Apply what you read:
• 1. According to the MPLS notes, what does LDP require in order to exchange labels?
• 2. Return every line of the entries that contains the string "general". Matching is case-sensitive.

(Selected passage begins)

MPLS

General Notes

  • Uses shim headers inserted between IP and MAC headers to switch packets - labels
  • Allows for BGP-free core in SP network where connectivity between BGP nodes is achieved by label switching
  • MPLS labels switched hop by hop (think ethernet, not IP)
  • LDP - Label Distribution Protocol used for MPLS operation
    • Uses all-routers multicast (224.0.0.2), TCP port 646 src and dst for Hellos, unicast to neighbors once TCP session established
    • UDP also used for initial discovery messages
    • LDP requires CEF in order to exchange labels
    • Only IGP-learned or local routes are labelled, BGP routes not assigned a label
  • PHP
    • Penultimate Hop Popping - popping MPLS label on second to last router to avoid unnecessary overhead (processing shim header & IP)

(Selected passage ends)
(Provided data begins)

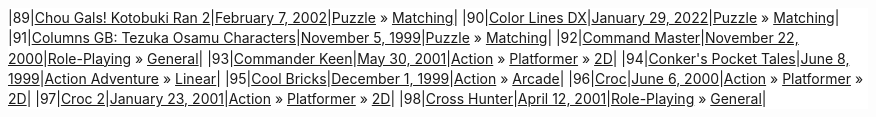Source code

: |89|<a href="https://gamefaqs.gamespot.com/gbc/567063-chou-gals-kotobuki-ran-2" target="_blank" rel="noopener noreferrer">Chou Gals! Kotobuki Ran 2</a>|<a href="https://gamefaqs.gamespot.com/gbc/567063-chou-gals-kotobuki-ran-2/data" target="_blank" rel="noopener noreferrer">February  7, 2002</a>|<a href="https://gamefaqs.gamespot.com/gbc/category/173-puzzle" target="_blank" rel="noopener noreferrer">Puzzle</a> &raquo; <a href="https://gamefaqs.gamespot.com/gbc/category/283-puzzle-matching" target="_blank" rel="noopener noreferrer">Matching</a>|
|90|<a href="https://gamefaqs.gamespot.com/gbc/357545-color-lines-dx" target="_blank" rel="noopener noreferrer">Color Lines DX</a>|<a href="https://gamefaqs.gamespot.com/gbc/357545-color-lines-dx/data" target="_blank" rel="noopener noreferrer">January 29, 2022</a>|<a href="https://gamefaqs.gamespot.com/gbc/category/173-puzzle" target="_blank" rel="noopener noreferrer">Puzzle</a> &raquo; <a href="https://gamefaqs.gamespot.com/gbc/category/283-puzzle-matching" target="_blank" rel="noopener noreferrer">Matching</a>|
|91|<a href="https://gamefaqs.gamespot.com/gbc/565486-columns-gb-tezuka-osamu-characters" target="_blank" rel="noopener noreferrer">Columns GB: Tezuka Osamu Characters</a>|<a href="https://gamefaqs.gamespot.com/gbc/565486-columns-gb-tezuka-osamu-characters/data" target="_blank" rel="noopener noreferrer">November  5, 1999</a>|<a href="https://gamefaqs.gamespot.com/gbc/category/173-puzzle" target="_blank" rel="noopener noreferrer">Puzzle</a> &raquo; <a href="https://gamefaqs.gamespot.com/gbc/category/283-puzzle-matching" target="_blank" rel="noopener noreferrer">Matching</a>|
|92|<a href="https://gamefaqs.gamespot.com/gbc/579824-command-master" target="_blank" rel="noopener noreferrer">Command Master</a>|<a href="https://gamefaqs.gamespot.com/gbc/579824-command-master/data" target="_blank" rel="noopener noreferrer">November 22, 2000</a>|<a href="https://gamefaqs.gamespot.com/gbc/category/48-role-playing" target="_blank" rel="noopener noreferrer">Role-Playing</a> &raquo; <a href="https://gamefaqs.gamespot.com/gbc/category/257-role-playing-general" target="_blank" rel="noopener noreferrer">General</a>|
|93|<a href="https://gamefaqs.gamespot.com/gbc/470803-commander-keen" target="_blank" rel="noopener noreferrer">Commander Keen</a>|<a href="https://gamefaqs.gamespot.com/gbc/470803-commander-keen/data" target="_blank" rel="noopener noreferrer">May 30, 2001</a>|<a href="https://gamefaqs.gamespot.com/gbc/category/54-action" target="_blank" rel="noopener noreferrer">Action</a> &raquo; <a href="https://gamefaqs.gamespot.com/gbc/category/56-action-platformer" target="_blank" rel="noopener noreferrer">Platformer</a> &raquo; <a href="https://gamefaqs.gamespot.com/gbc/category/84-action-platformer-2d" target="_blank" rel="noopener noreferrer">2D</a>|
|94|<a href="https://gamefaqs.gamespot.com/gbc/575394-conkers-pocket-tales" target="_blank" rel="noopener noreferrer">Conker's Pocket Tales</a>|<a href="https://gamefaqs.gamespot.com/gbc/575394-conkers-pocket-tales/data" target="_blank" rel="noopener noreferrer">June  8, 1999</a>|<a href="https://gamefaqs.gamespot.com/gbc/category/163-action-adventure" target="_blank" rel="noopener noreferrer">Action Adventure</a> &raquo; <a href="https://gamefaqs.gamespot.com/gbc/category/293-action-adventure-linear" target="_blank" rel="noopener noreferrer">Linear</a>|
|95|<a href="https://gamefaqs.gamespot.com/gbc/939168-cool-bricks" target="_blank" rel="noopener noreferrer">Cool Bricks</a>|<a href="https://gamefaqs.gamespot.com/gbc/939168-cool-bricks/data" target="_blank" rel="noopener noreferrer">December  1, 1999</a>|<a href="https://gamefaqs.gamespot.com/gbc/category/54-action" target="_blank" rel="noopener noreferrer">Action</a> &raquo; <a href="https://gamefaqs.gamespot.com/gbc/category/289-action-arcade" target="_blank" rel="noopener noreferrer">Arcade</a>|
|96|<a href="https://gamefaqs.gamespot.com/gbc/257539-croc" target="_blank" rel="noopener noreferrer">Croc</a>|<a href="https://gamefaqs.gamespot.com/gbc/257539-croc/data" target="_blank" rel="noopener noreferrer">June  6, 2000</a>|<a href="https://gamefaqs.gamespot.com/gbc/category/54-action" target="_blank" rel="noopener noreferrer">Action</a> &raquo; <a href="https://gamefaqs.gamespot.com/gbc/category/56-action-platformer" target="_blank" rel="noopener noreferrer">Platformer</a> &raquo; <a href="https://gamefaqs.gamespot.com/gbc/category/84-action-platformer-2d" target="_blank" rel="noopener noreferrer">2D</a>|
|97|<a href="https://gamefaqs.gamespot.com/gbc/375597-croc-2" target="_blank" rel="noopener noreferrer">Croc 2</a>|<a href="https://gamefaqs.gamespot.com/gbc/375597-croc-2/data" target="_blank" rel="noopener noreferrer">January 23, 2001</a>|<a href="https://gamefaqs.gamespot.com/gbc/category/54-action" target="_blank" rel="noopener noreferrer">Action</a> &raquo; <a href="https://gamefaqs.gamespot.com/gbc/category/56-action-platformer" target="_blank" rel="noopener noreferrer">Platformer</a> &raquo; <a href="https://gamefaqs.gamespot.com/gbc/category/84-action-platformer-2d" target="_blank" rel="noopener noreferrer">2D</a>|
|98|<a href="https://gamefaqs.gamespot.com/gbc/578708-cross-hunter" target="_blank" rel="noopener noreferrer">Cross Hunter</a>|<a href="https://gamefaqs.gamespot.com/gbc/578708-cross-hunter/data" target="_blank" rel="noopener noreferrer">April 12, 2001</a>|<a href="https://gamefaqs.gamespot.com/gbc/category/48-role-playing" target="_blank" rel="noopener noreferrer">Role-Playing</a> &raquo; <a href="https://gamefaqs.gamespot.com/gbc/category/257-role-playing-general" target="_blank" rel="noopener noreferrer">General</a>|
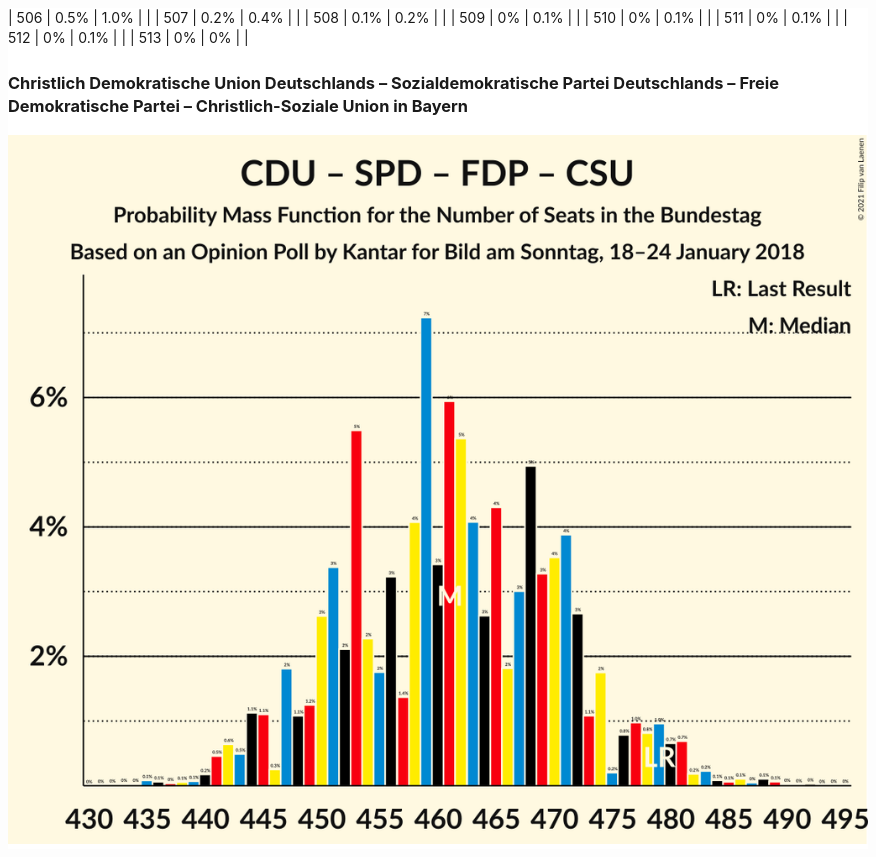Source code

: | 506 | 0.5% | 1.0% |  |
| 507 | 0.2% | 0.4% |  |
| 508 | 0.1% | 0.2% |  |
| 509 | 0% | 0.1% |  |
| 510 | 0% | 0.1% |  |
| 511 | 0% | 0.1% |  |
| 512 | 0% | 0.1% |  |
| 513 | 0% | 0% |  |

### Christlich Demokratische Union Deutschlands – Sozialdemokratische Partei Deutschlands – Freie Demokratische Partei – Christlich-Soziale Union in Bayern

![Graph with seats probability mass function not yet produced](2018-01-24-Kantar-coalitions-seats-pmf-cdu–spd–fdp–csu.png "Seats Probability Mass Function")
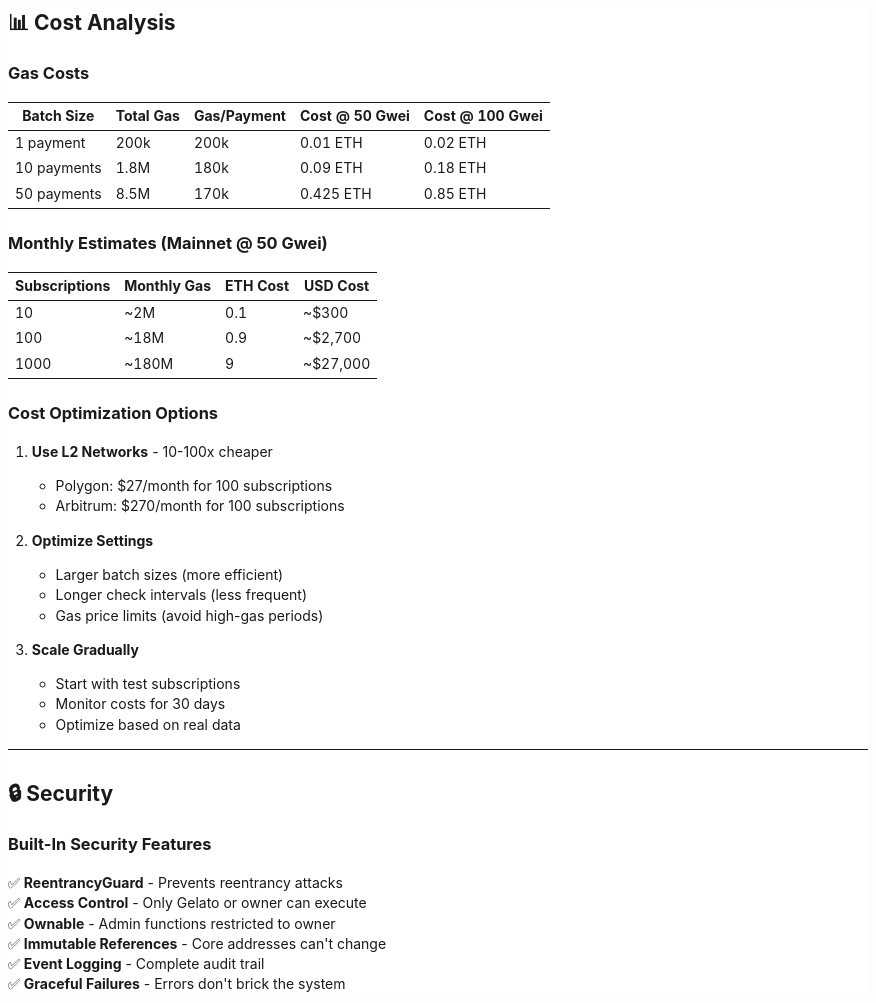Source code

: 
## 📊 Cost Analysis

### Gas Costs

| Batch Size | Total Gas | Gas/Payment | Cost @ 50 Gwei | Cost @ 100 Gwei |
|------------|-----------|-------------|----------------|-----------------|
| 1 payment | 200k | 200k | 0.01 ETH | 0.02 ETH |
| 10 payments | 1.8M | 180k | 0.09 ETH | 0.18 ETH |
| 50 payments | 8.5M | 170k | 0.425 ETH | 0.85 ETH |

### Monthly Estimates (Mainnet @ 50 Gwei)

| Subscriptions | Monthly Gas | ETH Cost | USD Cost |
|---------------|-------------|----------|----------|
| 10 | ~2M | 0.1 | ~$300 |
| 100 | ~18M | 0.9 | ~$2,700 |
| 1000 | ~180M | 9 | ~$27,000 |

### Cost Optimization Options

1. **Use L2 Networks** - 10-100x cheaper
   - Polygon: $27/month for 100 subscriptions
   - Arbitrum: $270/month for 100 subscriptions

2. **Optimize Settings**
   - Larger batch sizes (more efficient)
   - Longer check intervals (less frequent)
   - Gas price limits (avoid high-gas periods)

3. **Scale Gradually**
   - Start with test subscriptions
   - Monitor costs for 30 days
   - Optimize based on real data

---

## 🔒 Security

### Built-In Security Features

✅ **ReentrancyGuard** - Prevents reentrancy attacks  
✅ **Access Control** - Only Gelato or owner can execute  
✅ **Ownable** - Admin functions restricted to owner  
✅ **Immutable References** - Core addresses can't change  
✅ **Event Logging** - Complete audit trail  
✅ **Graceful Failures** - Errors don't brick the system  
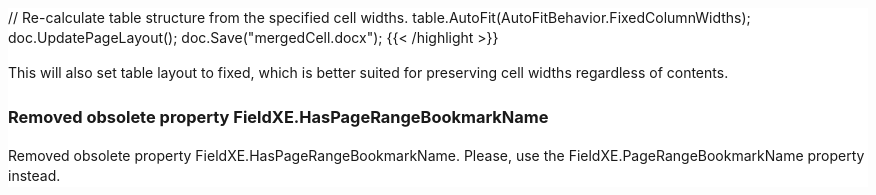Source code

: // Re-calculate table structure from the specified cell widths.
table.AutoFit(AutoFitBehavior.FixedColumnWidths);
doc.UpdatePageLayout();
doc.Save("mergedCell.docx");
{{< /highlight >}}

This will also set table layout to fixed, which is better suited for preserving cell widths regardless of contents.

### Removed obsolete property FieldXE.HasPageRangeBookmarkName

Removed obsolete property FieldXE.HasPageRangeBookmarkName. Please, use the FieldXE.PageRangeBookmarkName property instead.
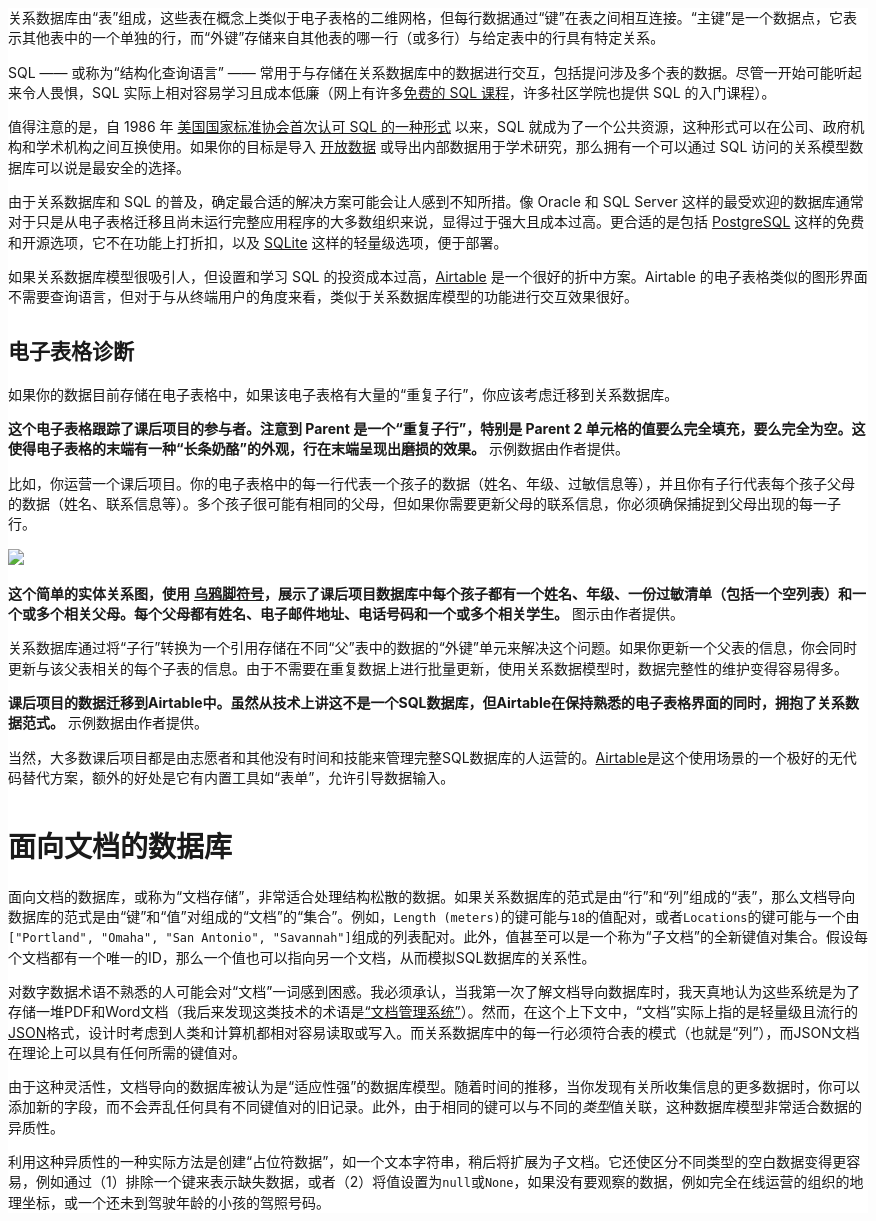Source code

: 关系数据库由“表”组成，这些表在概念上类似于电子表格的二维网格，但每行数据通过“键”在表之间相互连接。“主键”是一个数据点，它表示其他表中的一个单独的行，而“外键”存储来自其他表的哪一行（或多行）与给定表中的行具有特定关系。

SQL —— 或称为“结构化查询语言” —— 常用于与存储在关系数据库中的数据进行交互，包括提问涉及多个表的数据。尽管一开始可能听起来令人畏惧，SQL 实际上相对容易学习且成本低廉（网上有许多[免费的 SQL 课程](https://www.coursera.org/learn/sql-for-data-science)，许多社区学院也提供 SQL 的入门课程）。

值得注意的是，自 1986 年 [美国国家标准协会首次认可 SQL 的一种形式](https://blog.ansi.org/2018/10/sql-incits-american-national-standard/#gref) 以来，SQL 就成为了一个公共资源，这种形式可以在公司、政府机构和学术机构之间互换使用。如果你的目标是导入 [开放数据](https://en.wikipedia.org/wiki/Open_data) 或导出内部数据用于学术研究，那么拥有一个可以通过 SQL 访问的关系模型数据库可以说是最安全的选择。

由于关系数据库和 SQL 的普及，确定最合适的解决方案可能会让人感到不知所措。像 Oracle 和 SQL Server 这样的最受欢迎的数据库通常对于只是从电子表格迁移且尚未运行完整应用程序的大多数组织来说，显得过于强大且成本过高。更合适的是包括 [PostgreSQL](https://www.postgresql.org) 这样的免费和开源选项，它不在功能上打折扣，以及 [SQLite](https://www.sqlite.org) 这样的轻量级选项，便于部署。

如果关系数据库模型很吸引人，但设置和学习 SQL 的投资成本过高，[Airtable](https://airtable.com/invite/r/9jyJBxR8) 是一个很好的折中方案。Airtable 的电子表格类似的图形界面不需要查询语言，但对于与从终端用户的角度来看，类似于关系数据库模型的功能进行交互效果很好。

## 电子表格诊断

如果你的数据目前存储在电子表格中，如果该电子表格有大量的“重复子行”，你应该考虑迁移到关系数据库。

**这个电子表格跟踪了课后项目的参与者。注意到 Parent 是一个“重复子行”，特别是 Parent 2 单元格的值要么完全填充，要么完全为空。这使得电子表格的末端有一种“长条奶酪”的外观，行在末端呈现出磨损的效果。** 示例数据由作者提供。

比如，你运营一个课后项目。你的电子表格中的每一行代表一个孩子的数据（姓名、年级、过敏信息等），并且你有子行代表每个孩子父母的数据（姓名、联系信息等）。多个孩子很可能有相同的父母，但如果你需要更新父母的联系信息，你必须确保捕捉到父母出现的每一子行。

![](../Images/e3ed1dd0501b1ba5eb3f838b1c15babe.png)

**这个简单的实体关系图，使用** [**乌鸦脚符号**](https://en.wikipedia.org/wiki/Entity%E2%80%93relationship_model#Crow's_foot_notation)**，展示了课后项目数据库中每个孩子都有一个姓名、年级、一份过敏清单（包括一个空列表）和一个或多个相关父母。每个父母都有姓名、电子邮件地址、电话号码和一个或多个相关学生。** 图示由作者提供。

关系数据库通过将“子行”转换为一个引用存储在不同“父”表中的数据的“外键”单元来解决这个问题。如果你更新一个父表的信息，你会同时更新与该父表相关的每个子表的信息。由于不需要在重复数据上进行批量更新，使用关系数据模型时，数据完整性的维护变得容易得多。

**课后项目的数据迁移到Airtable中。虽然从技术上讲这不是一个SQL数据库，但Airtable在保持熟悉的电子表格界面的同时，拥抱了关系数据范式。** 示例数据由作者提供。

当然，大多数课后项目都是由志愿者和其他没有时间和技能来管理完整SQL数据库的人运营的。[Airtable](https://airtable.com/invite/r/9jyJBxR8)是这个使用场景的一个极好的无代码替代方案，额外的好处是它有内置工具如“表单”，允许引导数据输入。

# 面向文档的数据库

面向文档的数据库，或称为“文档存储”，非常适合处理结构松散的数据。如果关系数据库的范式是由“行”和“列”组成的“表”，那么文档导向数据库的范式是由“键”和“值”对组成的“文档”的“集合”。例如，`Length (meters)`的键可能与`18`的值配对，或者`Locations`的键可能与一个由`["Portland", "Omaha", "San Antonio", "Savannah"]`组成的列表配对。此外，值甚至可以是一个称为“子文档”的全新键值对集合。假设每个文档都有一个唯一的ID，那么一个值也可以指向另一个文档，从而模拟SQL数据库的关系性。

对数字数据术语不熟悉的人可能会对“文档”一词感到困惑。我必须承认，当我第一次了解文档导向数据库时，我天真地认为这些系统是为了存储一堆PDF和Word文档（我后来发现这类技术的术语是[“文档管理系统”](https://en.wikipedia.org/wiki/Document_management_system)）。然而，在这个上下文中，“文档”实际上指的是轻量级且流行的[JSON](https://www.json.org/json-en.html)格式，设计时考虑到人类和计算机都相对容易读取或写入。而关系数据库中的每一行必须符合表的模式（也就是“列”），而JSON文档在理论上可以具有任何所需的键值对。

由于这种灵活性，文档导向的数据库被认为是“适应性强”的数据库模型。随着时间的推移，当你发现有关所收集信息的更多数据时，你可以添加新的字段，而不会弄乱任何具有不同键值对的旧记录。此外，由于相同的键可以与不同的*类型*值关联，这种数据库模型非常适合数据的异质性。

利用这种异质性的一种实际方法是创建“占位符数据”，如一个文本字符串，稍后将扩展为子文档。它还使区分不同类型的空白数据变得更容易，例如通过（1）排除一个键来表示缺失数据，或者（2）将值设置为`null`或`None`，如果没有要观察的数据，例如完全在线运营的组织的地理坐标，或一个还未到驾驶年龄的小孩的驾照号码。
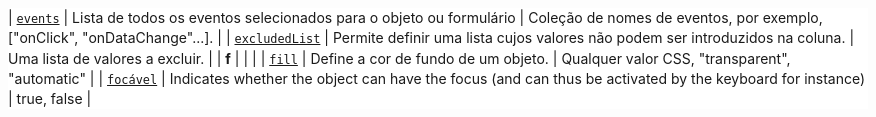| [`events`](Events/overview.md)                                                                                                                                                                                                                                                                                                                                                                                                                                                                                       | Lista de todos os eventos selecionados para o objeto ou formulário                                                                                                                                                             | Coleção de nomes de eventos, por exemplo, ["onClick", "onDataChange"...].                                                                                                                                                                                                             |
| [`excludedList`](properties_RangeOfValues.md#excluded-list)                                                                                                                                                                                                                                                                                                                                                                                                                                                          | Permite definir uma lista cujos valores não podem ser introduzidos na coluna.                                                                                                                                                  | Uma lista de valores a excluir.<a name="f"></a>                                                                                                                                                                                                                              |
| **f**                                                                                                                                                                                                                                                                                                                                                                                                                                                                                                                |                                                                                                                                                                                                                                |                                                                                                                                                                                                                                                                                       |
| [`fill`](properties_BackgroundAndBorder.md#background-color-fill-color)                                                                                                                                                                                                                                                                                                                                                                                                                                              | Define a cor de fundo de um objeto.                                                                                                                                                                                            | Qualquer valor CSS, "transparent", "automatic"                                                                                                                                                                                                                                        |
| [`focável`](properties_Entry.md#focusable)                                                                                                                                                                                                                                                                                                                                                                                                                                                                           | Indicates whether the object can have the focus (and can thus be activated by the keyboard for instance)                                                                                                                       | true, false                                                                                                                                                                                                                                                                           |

(Provided data ends)

Solutions per task:
• 1. LDP requires CEF.

• 2.
|92|<a href="https://gamefaqs.gamespot.com/gbc/579824-command-master" target="_blank" rel="noopener noreferrer">Command Master</a>|<a href="https://gamefaqs.gamespot.com/gbc/579824-command-master/data" target="_blank" rel="noopener noreferrer">November 22, 2000</a>|<a href="https://gamefaqs.gamespot.com/gbc/category/48-role-playing" target="_blank" rel="noopener noreferrer">Role-Playing</a> &raquo; <a href="https://gamefaqs.gamespot.com/gbc/category/257-role-playing-general" target="_blank" rel="noopener noreferrer">General</a>|
|98|<a href="https://gamefaqs.gamespot.com/gbc/578708-cross-hunter" target="_blank" rel="noopener noreferrer">Cross Hunter</a>|<a href="https://gamefaqs.gamespot.com/gbc/578708-cross-hunter/data" target="_blank" rel="noopener noreferrer">April 12, 2001</a>|<a href="https://gamefaqs.gamespot.com/gbc/category/48-role-playing" target="_blank" rel="noopener noreferrer">Role-Playing</a> &raquo; <a href="https://gamefaqs.gamespot.com/gbc/category/257-role-playing-general" target="_blank" rel="noopener noreferrer">General</a>|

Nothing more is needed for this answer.